In OpenGL, for a 2D texture:
glTexParameteri(GL_TEXTURE_2D, GL_TEXTURE_WRAP_S, GL_CLAMP_TO_EDGE);
glTexParameteri(GL_TEXTURE_2D, GL_TEXTURE_WRAP_T, GL_CLAMP_TO_EDGE);
Hi Tabby,

Thanks for replying, yes I have - in fact i've tried it with pretty much every possible comination of texture parameters and it still goes all wierd :(

Kind Regadrs,

Chris
That's definitely DXT compression artifacts. Your red color interferes with the compression process... each 4x4 block can only have 2 unique colors, the other 2 are interpolated from those.

You shouldn't compress lightmaps really anyway, it'll just look ugly.

How many textures are you overlaying? It's strange to me that the blue texels are significantly larger than those which make up the light map's grey(ish) texels.

Edit: Ahh, compression, that would explain the deviance in grey's purity.
Hi Guys,

Texture compression???? I'm using opengl and i've loaded all the extensions at runtime - would this activate it texture compression without specifically specifying it?
I'm not sure what is causing those artifacts, but on another note I don't see why you are shifting your uv's in by more than half a pixel on the right and bottom sides of the lightmap texture.
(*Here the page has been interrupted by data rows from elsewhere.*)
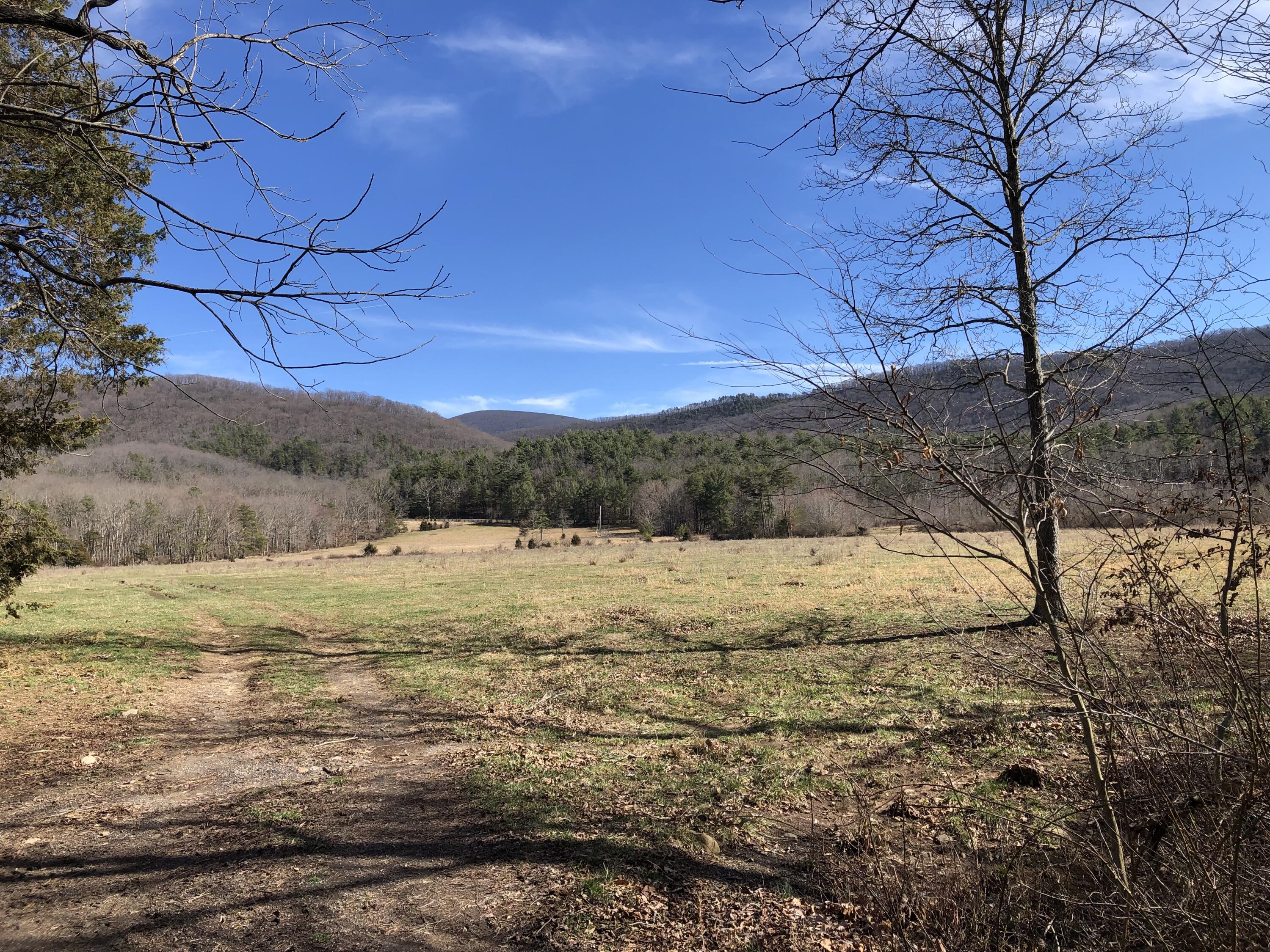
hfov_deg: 63.4
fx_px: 1027
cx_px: 635
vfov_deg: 49.7
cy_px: 476
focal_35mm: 28
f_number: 1.8
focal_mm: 3.99
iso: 20
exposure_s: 1/1245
If you are going to give the surrounding red pixels the colour of their nearest neighbour then this should completely remove any bleeding that occurs with filtering and there is no need for the half pixel uv shrink hack. [smile]

Regards,
ViLiO
Richard 'ViLiO' Thomasv.net | Twitter | YouTube
No texture compression is enabled by default, unless it's overrode by the graphic driver itself through some user setting.

So I'm assuming the impurity is from the JPEG compression of the screenshot, and isn't actually displayed when the information is still lossless.
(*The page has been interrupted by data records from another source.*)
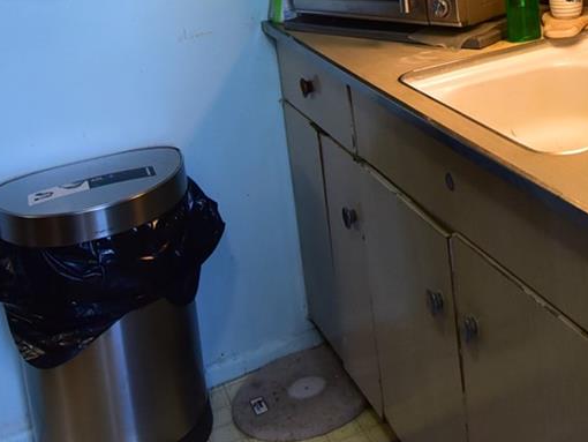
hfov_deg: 33.1
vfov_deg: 24.6
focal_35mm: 54
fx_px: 918
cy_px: -81
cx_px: 563
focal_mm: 14
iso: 800
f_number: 4.5
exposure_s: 1/80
Baring that, is it indeed just one texture per pass? Have you checked the actual raw data in RAM to see if those pixels really aren't just simply blue and the green and red aren't being filled?
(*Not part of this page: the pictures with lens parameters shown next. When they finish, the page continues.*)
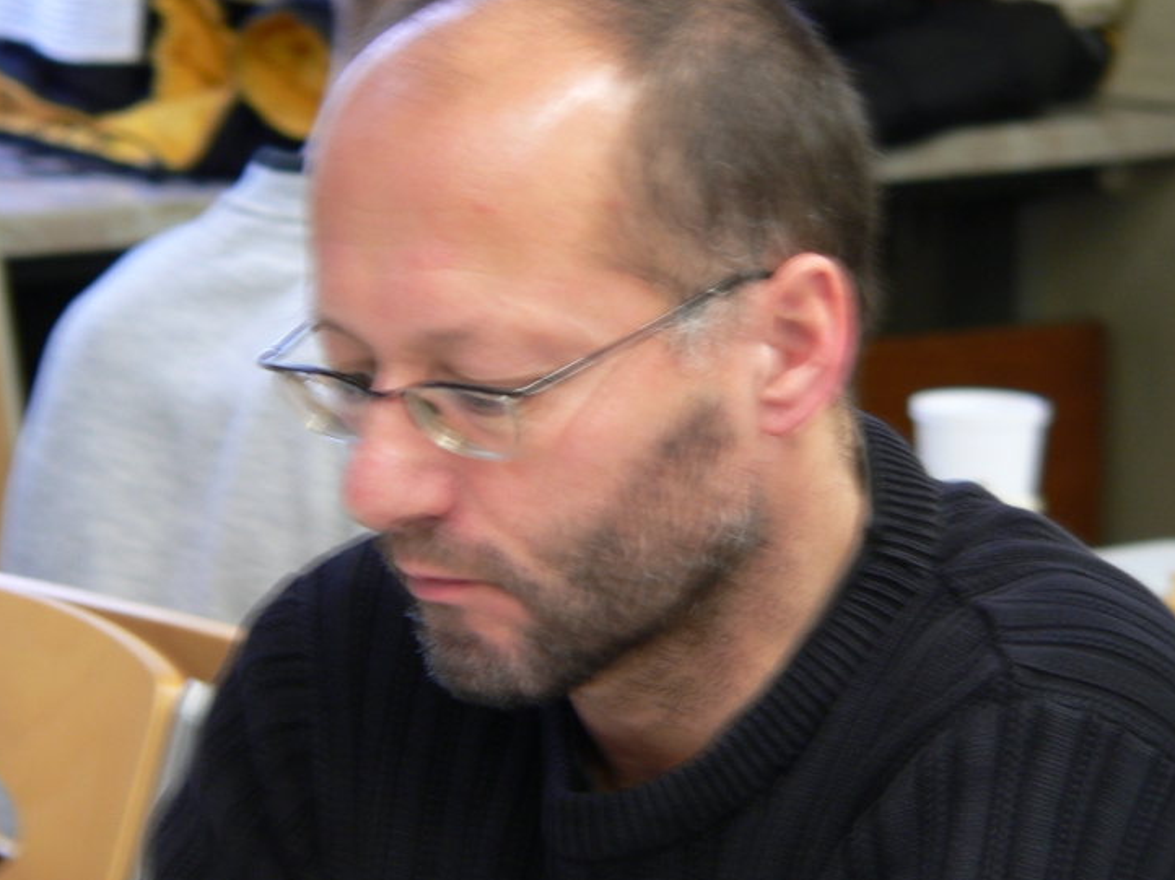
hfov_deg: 7.1
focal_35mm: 281
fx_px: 9535
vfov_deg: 5.3
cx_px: 565
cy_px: 423
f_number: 2.8
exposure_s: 1/4
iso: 100
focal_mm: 43.9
Are you using a BGRA colour format? Or RGBA?
Quote:Original post by ViLiO
I'm not sure what is causing those artifacts, but on another note I don't see why you are shifting your uv's in by more than half a pixel on the right and bottom sides of the lightmap texture.

If you are going to give the surrounding red pixels the colour of their nearest neighbour then this should completely remove any bleeding that occurs with filtering and there is no need for the half pixel uv shrink hack. [smile]

Regards,
ViLiO


It's probably your mip mapping that's causing the problem. Try without mipmapping, and also try duplicating the pixels at the edge like ViLiO mentioned.
I'm 100% sure that the large scale banding that you are seeing is because DXT (S3TC) compression is being applied at some stage. You may want to check your driver control panel, some quality parameter may be forcing texture compression.